* HOW TO COMPLETE THIS TASK:
All lines from the one with "181 336 6.32" onward, through the last line of the records below, are to be retyped word for word.
--- SOURCE MATERIAL ---
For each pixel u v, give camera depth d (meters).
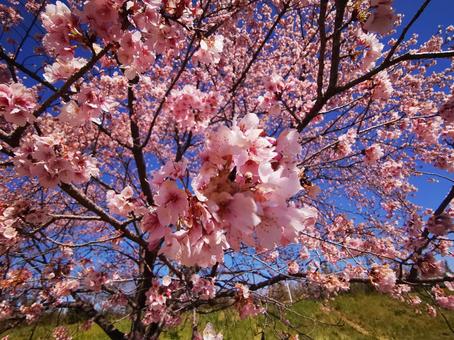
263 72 7.02
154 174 1.03
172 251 0.97
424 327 11.63
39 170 2.19
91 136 5.70
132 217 3.08
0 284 3.44
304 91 5.61
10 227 2.52
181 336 6.32
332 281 3.93
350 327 10.53
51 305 4.44
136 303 5.00
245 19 5.91
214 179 0.88
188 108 3.14
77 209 5.99
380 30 1.80
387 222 6.24
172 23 1.88
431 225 3.75
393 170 4.88
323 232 5.98
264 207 0.85
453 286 4.50
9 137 2.34
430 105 4.01
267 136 0.97
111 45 1.55
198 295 4.17
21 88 1.98
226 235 0.94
---
* RESPONSE TO THIS TASK:
181 336 6.32
332 281 3.93
350 327 10.53
51 305 4.44
136 303 5.00
245 19 5.91
214 179 0.88
188 108 3.14
77 209 5.99
380 30 1.80
387 222 6.24
172 23 1.88
431 225 3.75
393 170 4.88
323 232 5.98
264 207 0.85
453 286 4.50
9 137 2.34
430 105 4.01
267 136 0.97
111 45 1.55
198 295 4.17
21 88 1.98
226 235 0.94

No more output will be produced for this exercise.